A escolha dos chilenos era entre manter o atual modelo liberal, aperfeiçoá-lo por meio da subsidiariedade ou revertê-lo, inflando o Estado. O perfil da Assembleia Constituinte aponta para a terceira alternativa
A escolha dos constituintes se deu em momento semelhante de instabilidade, em que os protestos de rua foram substituídos pela crise causada pela pandemia de coronavírus. E o resultado foi uma derrota das forças políticas tradicionais, principalmente da direita, representada por Piñera – que, a despeito de ter conduzido uma campanha veloz de vacinação contra a Covid-19, deve deixar o governo no início do ano que vem com popularidade muito baixa. Em uma assembleia de 155 constituintes, a coalizão de Piñera, a Chile Vamos, de direita e centro-direita, conseguiu 37 cadeiras. Foi o melhor desempenho individual de um bloco partidário, mas de pouco adiantará. A coalizão de esquerda Apruebo Dignidad elegeu 28 constituintes, e a coalizão de centro-esquerda Lista del Apruebo terá 25 representantes – juntos, os dois blocos já superam o Chile Vamos.

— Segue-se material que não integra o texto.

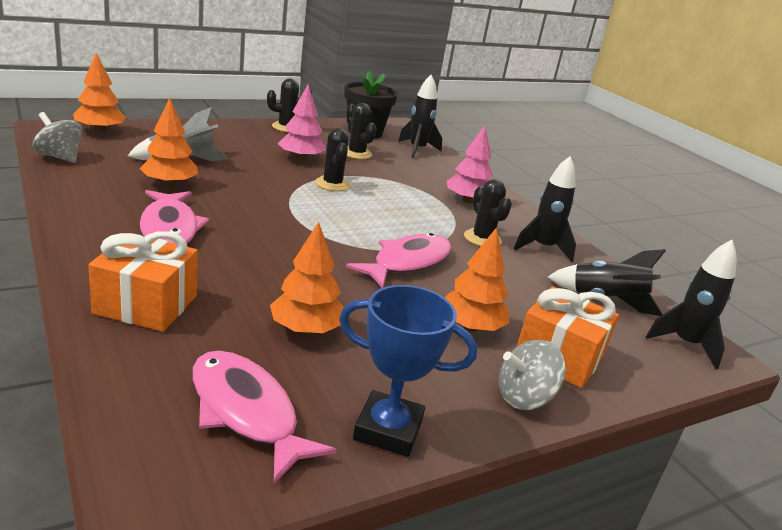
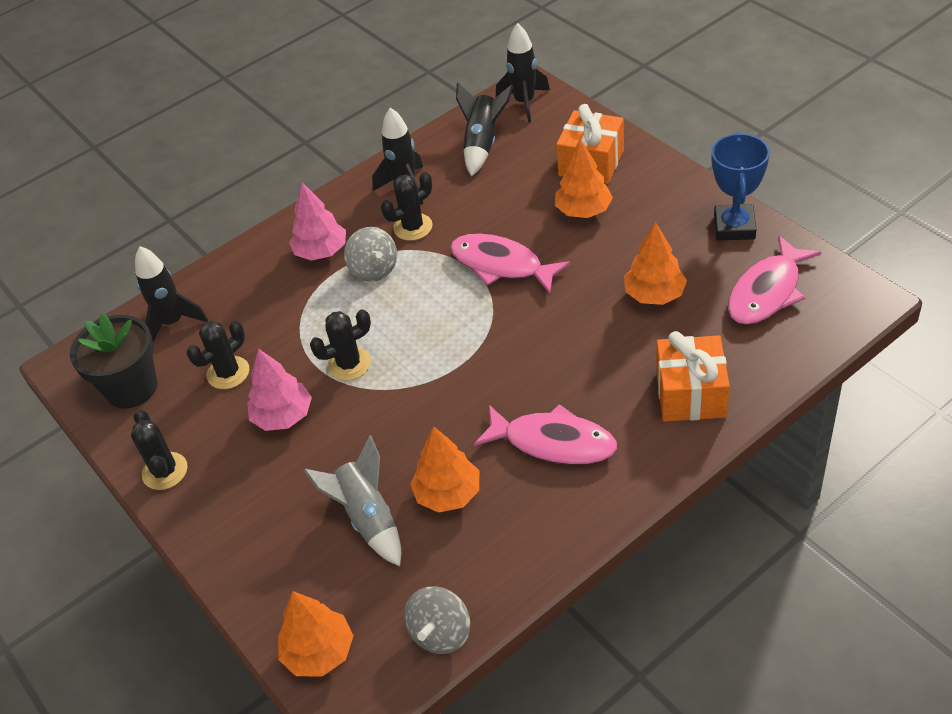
camera: 90 degrees left, 20 degrees up
(170, 228) = (553, 442): pink fish -> pink fish turned 45 degrees clockwise
(524, 398) = (655, 174): grey spinning top -> grey spinning top (374, 269)

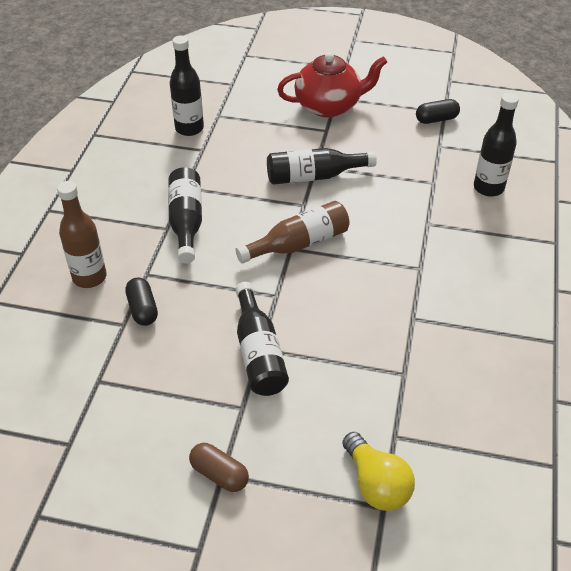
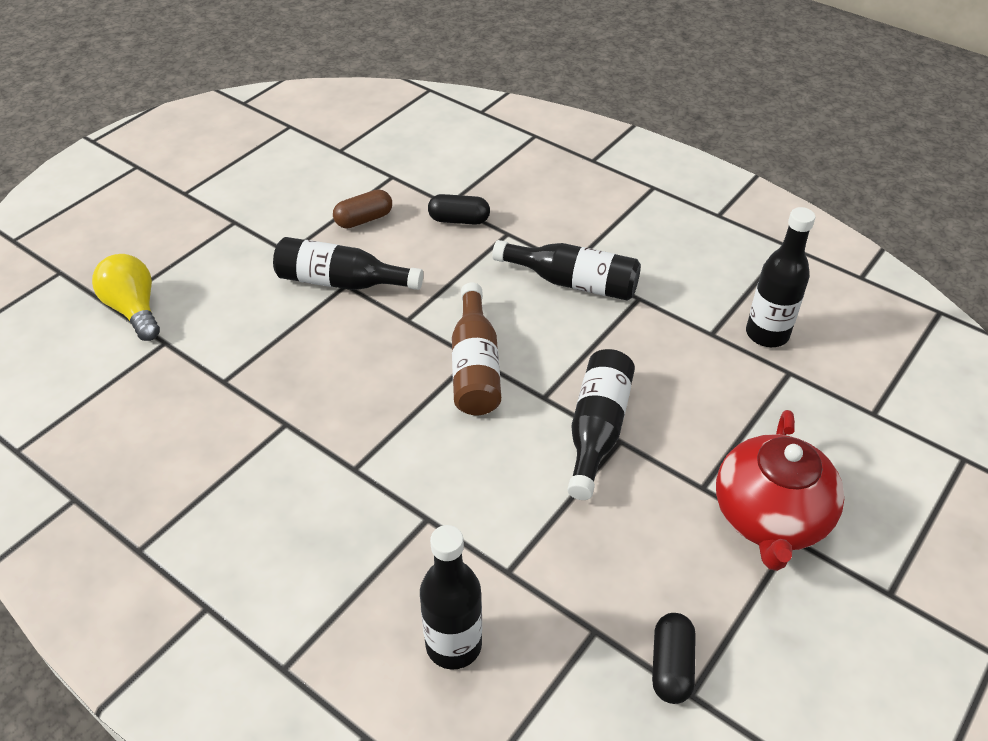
camera: 115 degrees right, 0 degrees up
(89, 277) = (528, 195): brown bottle -> none
(219, 474) = (236, 220): brown capsule -> brown capsule (364, 219)
(376, 484) = (134, 309): yellow light bulb -> yellow light bulb turned 60 degrees clockwise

Os candidatos independentes, muitos deles também organizados em blocos para superar cláusulas de desempenho, serão o fiel da balança, tendo conquistado 48 cadeiras: 25 para a Lista del Pueblo, de candidatos mais à esquerda; 11 para os Independientes No Neutrales, mais à direita; e 12 para outros independentes. Os 17 representantes das populações indígenas fecham a lista. “Os chilenos expressaram a necessidade de novos tipos de liderança, e é nosso dever escutá-los”, afirmou Piñera após a divulgação dos resultados, que também trouxeram outras derrotas para seu grupo político, já que a votação para a Assembleia Constituinte também serviu para escolher prefeitos, vereadores e governadores. Na capital, Santiago, o prefeito Felipe Alessandri, cujo partido é integrante do Chile Vamos, perdeu a reeleição para a vereadora Irací Hassler, do Partido Comunista.

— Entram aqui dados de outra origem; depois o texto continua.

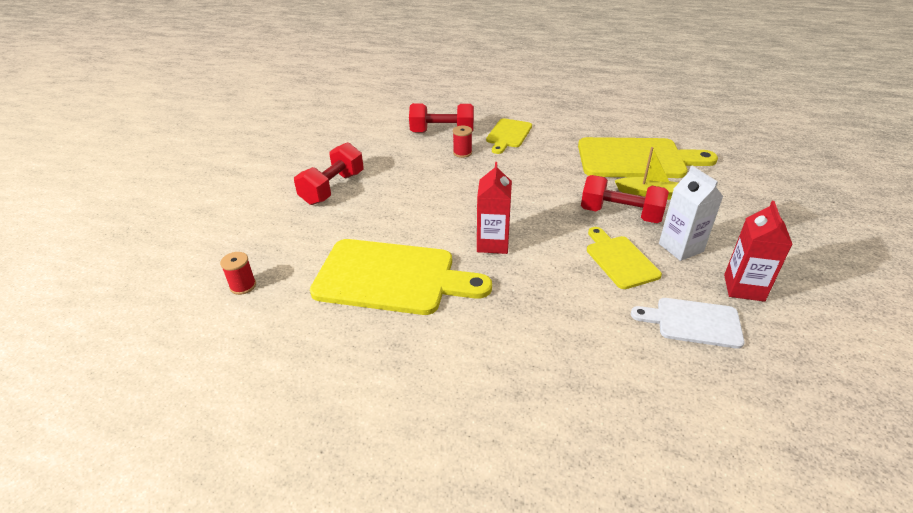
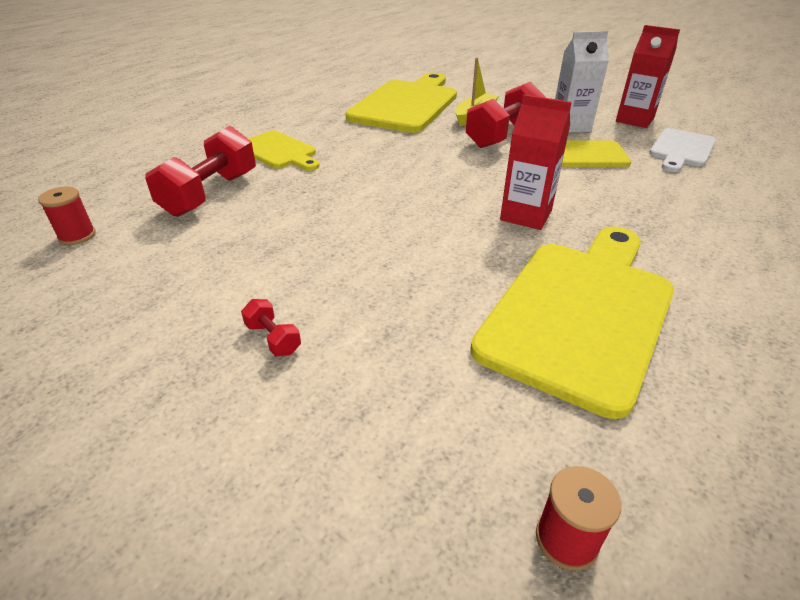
camera: 70 degrees left, 0 degrees up
(332, 188) = (273, 339): red dumbbell -> red dumbbell, size x0.44
(462, 153) = (289, 191): red spool -> red spool (77, 236)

Ideologicamente, a tendência é a de que a Assembleia Constituinte desenhe um modelo de Estado bastante diferente do atual. Chile Vamos e Independientes No Neutrales, somados, não terão os 52 votos (o equivalente a um terço do colegiado) necessários para barrar propostas, e terão de conquistar o apoio de pelo menos mais quatro independentes ou representantes indígenas se quiserem frear a esquerda e a centro-esquerda. Se não conseguirem esse apoio, são grandes as possibilidades de uma mudança radical na vida do país, hoje líder na América do Sul em indicadores como IDH e liberdade econômica – o que garantiu ao país um crescimento econômico considerável, a ponto de o Chile ser a única nação sul-americana a integrar a Organização para a Cooperação e Desenvolvimento Econômico (OCDE).

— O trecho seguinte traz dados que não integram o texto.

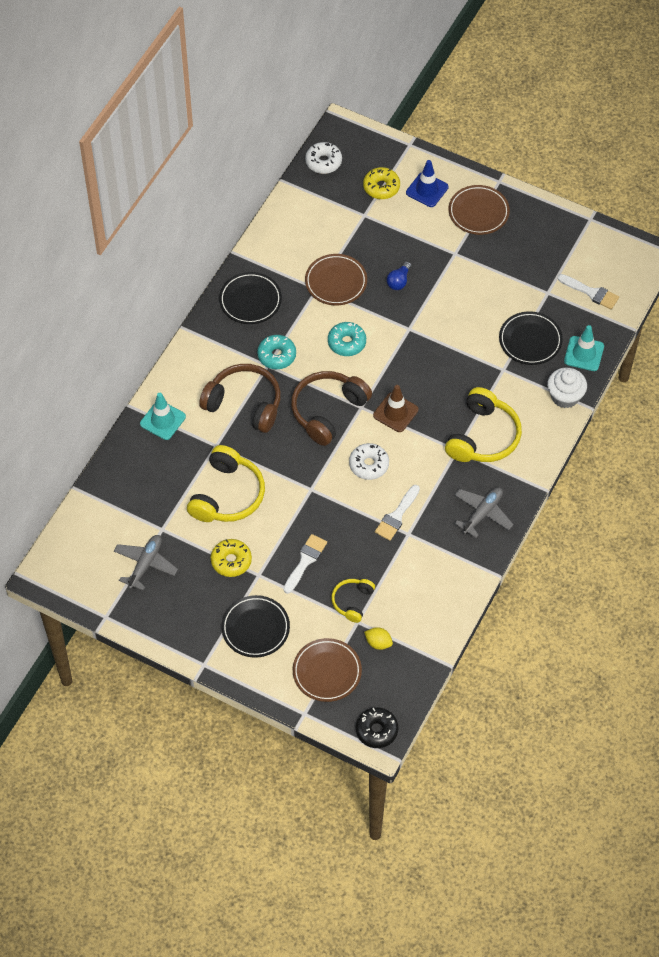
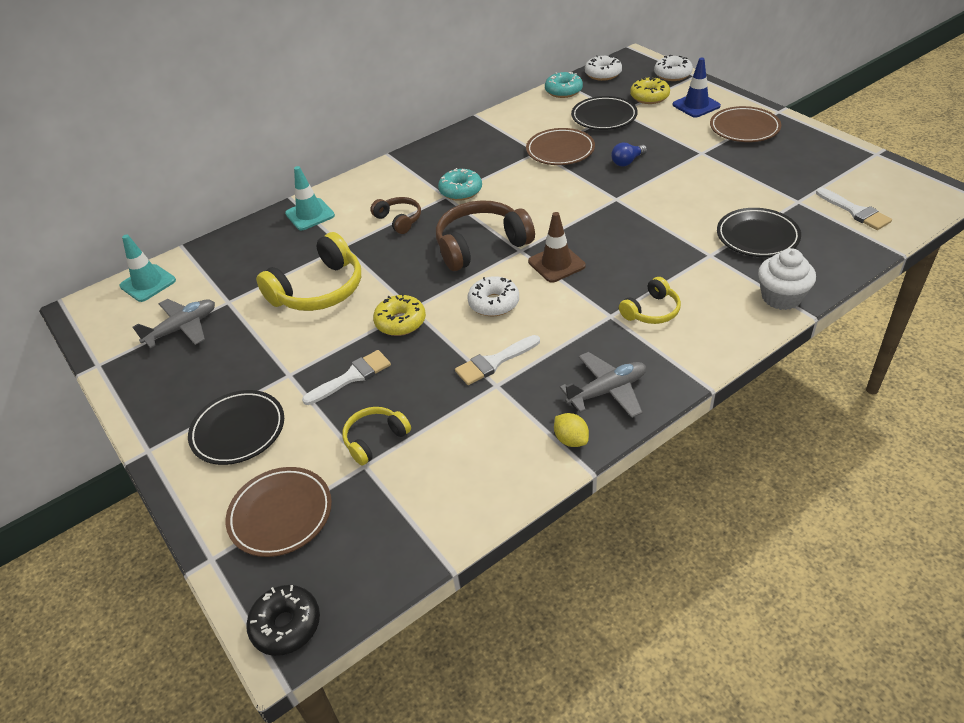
camera: 30 degrees right, 15 degrees down
(231, 561) = (271, 352): yellow donut -> yellow donut (400, 322)
(244, 404) = (399, 220): brown headphones -> brown headphones, size x0.55
(250, 300) = (466, 148): black plate -> black plate (604, 117)
(346, 343) = (540, 196): turquoise donut -> turquoise donut (563, 91)
(378, 643) = (372, 502): yellow lemon -> yellow lemon (571, 440)
(388, 148) = (672, 74): none -> white donut
(483, 436) = (651, 311): yellow headphones -> yellow headphones, size x0.55
(584, 354) = (824, 263): turquoise traffic cone -> turquoise traffic cone (148, 283)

O modelo liberal chileno não é perfeito; por mais que ele garanta a cidadãos e empresas uma necessária liberdade para empreender e conduzir suas vidas, a desigualdade social é considerável, e há setores em que o Estado poderia atuar, mas está praticamente ausente. Ao escolher seus constituintes, os chilenos tinham algumas opções: a manutenção do sistema atual; o seu aperfeiçoamento, garantindo uma atuação subsidiária do Estado, sem intervencionismos, mas complementando o que a iniciativa privada não consegue prover; e a sua reversão, com um Estado maior, populista, interventor e gastador, que promete demais e entrega pouco. O perfil da Assembleia aponta para esta última alternativa, mas apenas o início dos trabalhos mostrará se os constituintes estarão dispostos a reter o que há de bom no Chile atual, ou se realmente assistiremos a uma “brasileirização” do país.